After several exchanges with the host of the SYSUVM I realized their anonymity is paramount and I don’t blame them. I decided to read through several of the 380 listed posts and found myself descending into grief and depression at the depravity of how college aged students at one of the most prestigious schools in New England treat each other. Having been victimized myself as a young boy it brought up feelings of powerlessness and shame that, despite my successes as a world class strength coach, remain forever a painful scar buried inside.
I also reached out to my Hartford congressional representative Becca White who laments the issue and is working on a resolution to address it. She likewise expressed frustration with the situation, mainly because the other less dealt with cause is the careless use of alcohol that seems to set up either victim, perpetrator or both for these moments of horrible boundary shattering.

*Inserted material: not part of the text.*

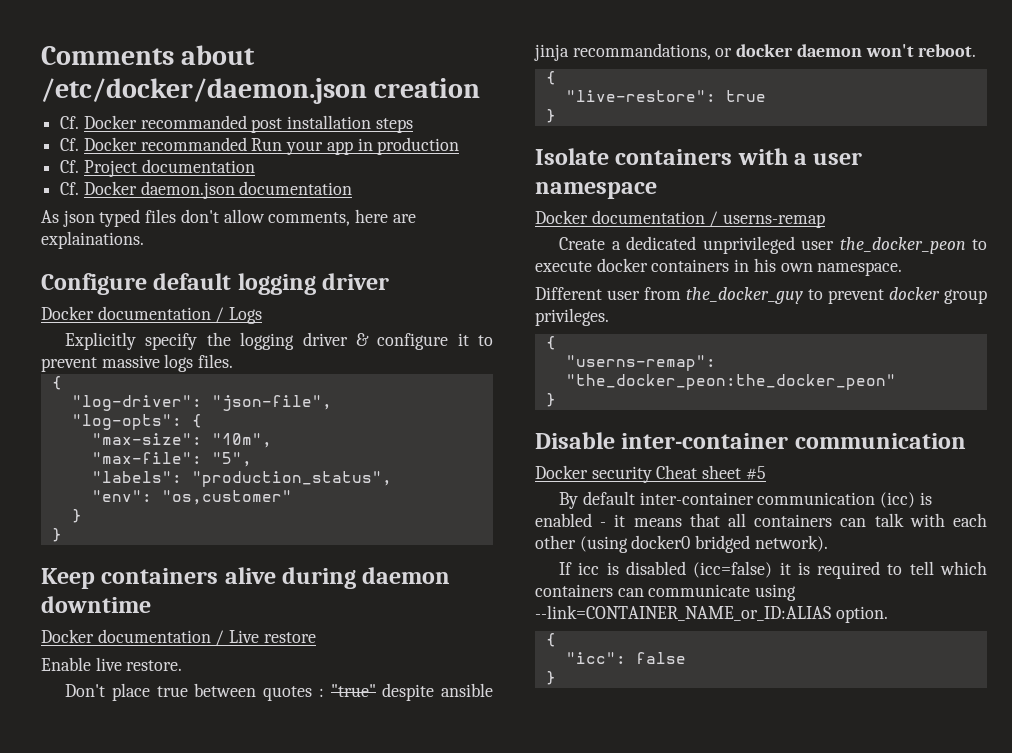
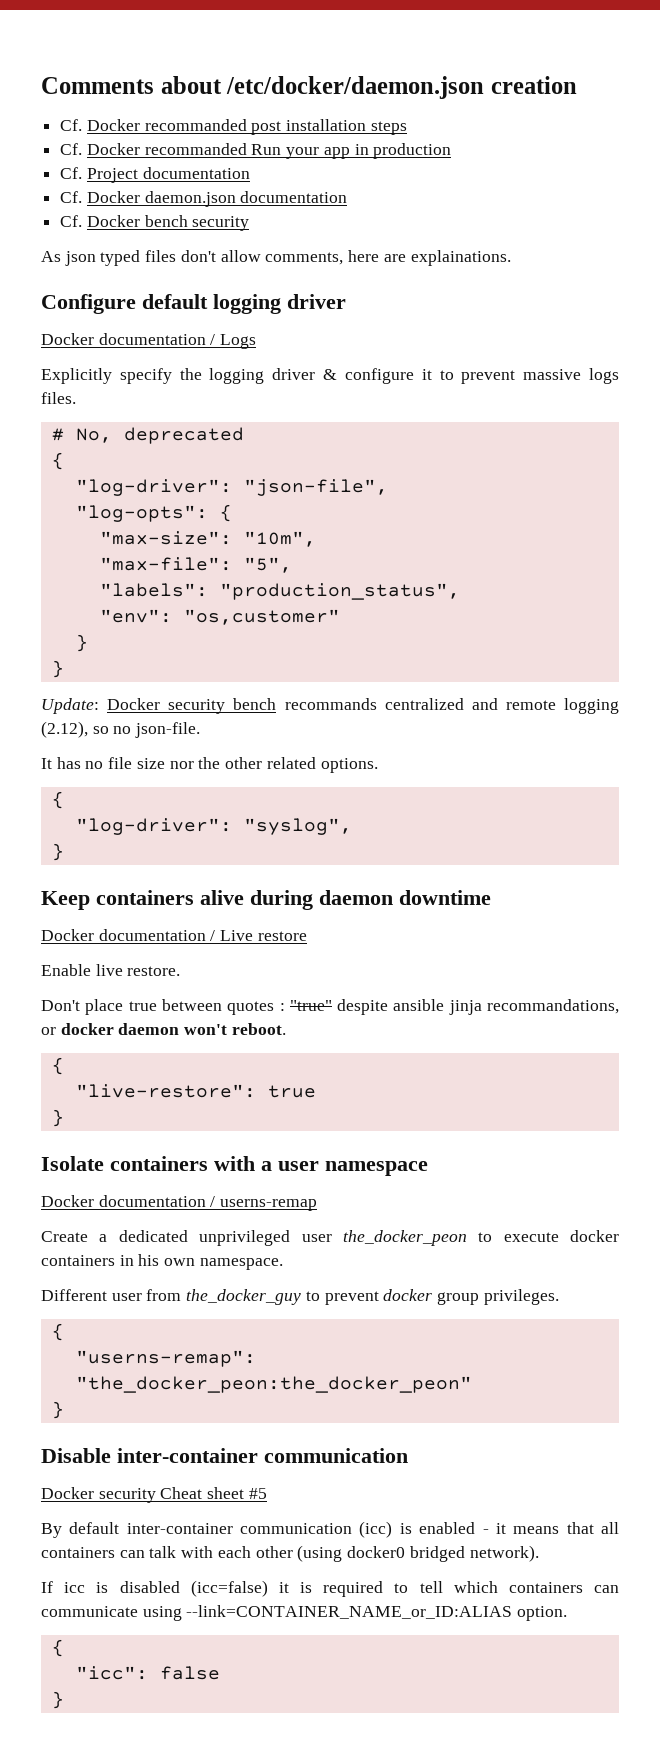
(353, 188) none -> [60,215,250,231] // Cf. Docker bench security
(234, 361) none -> [51,427,244,444] // # No, deprecated
(62, 535) none -> [41,698,619,714] [41,721,201,738] [41,757,378,773] [51,791,64,809] [75,818,352,835] [51,843,64,861] // Update: Docker security bench recommands centralized and remote logging (2.12), so no json-file. // It has no file size nor the other related options. // { // "log-driver": "syslog", // }

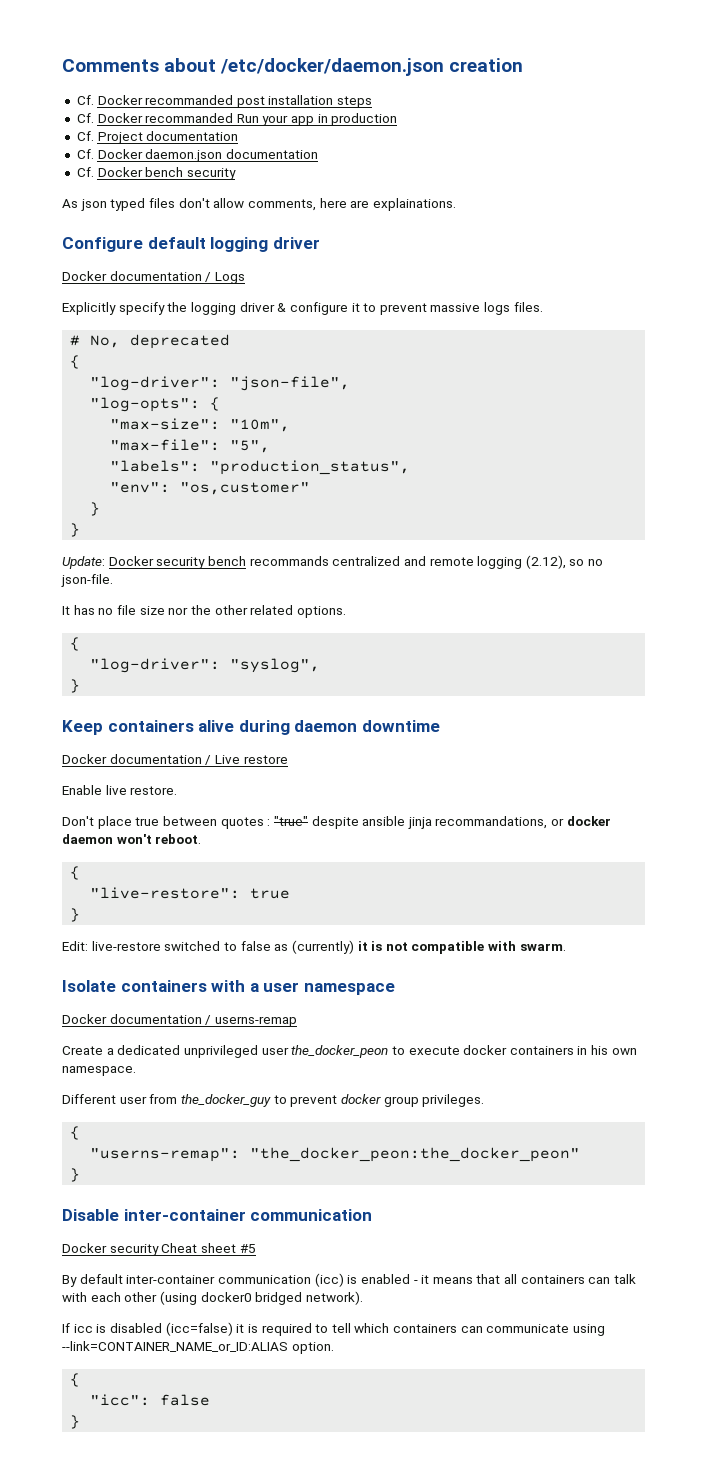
(64, 1118) none -> [62,940,566,954] // Edit: live-restore switched to false as (currently) it is not compatible with swarm.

What can be done? I suggest a nationwide campaign to discourage partying, drinking and drugs with an express focus on the sheer magnitude of the problem. Encouraging responsible partying and monogamy can help too. Instagram does boast a club for those who have chosen to remain virgins appropriately titled UVMvirgin. I didn’t hear of any alcohol or sexual related problems among them.
If 380 reports are posted for UVM alone, how many are there on average nationwide? Possibly many, many thousands. Students need to take responsibility for putting themselves in these situations, but so do parents and faculty. A return to saner times where partying and hooking up were seen less as a rite of passage and more as a sign of immaturity and lack of wisdom.
The author is a Hartford resident and Vermont Daily Chronicle contributor.